■ Your goal: Can you copy out every one of the rows below, word for word and in the same order?

■ Given records:
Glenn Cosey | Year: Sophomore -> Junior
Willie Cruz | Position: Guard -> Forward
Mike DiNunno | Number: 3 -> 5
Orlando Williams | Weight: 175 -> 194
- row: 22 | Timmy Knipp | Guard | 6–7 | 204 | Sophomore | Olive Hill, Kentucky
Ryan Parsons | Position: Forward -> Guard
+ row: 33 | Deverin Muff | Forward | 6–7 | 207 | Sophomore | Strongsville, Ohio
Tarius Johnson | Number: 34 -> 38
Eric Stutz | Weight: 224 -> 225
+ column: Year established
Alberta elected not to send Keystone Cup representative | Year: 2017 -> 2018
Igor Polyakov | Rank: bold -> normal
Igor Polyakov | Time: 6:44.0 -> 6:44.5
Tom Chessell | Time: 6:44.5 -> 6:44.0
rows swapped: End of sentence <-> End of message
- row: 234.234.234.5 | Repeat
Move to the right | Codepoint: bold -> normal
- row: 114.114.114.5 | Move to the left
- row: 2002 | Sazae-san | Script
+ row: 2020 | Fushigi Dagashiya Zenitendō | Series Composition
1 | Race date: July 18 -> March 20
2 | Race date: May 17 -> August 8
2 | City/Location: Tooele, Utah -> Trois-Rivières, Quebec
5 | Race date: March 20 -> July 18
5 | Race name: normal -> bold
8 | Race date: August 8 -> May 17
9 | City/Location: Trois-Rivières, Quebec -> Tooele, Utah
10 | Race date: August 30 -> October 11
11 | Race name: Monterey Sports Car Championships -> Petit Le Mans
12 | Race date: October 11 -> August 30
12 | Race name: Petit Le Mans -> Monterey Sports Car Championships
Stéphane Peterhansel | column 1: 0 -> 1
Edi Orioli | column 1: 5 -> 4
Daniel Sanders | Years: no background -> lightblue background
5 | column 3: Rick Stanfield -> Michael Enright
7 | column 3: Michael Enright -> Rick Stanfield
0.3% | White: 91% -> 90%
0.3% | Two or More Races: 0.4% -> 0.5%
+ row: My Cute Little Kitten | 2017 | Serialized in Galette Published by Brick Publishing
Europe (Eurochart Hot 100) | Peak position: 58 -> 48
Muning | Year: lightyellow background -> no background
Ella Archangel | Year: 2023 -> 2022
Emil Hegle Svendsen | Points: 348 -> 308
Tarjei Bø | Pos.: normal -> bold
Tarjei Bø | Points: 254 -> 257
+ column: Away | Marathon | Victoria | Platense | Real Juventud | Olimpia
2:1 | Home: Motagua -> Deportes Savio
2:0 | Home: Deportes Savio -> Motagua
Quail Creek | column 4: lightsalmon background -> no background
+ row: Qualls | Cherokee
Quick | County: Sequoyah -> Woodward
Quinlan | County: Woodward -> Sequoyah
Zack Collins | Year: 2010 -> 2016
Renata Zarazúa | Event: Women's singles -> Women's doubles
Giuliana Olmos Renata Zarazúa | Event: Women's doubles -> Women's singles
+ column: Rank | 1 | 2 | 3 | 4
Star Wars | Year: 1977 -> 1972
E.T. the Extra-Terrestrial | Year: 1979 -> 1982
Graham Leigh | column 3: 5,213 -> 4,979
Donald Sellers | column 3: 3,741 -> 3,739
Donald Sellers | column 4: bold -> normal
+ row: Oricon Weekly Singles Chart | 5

■ Complete answer:
Glenn Cosey | Year: Sophomore -> Junior
Willie Cruz | Position: Guard -> Forward
Mike DiNunno | Number: 3 -> 5
Orlando Williams | Weight: 175 -> 194
- row: 22 | Timmy Knipp | Guard | 6–7 | 204 | Sophomore | Olive Hill, Kentucky
Ryan Parsons | Position: Forward -> Guard
+ row: 33 | Deverin Muff | Forward | 6–7 | 207 | Sophomore | Strongsville, Ohio
Tarius Johnson | Number: 34 -> 38
Eric Stutz | Weight: 224 -> 225
+ column: Year established
Alberta elected not to send Keystone Cup representative | Year: 2017 -> 2018
Igor Polyakov | Rank: bold -> normal
Igor Polyakov | Time: 6:44.0 -> 6:44.5
Tom Chessell | Time: 6:44.5 -> 6:44.0
rows swapped: End of sentence <-> End of message
- row: 234.234.234.5 | Repeat
Move to the right | Codepoint: bold -> normal
- row: 114.114.114.5 | Move to the left
- row: 2002 | Sazae-san | Script
+ row: 2020 | Fushigi Dagashiya Zenitendō | Series Composition
1 | Race date: July 18 -> March 20
2 | Race date: May 17 -> August 8
2 | City/Location: Tooele, Utah -> Trois-Rivières, Quebec
5 | Race date: March 20 -> July 18
5 | Race name: normal -> bold
8 | Race date: August 8 -> May 17
9 | City/Location: Trois-Rivières, Quebec -> Tooele, Utah
10 | Race date: August 30 -> October 11
11 | Race name: Monterey Sports Car Championships -> Petit Le Mans
12 | Race date: October 11 -> August 30
12 | Race name: Petit Le Mans -> Monterey Sports Car Championships
Stéphane Peterhansel | column 1: 0 -> 1
Edi Orioli | column 1: 5 -> 4
Daniel Sanders | Years: no background -> lightblue background
5 | column 3: Rick Stanfield -> Michael Enright
7 | column 3: Michael Enright -> Rick Stanfield
0.3% | White: 91% -> 90%
0.3% | Two or More Races: 0.4% -> 0.5%
+ row: My Cute Little Kitten | 2017 | Serialized in Galette Published by Brick Publishing
Europe (Eurochart Hot 100) | Peak position: 58 -> 48
Muning | Year: lightyellow background -> no background
Ella Archangel | Year: 2023 -> 2022
Emil Hegle Svendsen | Points: 348 -> 308
Tarjei Bø | Pos.: normal -> bold
Tarjei Bø | Points: 254 -> 257
+ column: Away | Marathon | Victoria | Platense | Real Juventud | Olimpia
2:1 | Home: Motagua -> Deportes Savio
2:0 | Home: Deportes Savio -> Motagua
Quail Creek | column 4: lightsalmon background -> no background
+ row: Qualls | Cherokee
Quick | County: Sequoyah -> Woodward
Quinlan | County: Woodward -> Sequoyah
Zack Collins | Year: 2010 -> 2016
Renata Zarazúa | Event: Women's singles -> Women's doubles
Giuliana Olmos Renata Zarazúa | Event: Women's doubles -> Women's singles
+ column: Rank | 1 | 2 | 3 | 4
Star Wars | Year: 1977 -> 1972
E.T. the Extra-Terrestrial | Year: 1979 -> 1982
Graham Leigh | column 3: 5,213 -> 4,979
Donald Sellers | column 3: 3,741 -> 3,739
Donald Sellers | column 4: bold -> normal
+ row: Oricon Weekly Singles Chart | 5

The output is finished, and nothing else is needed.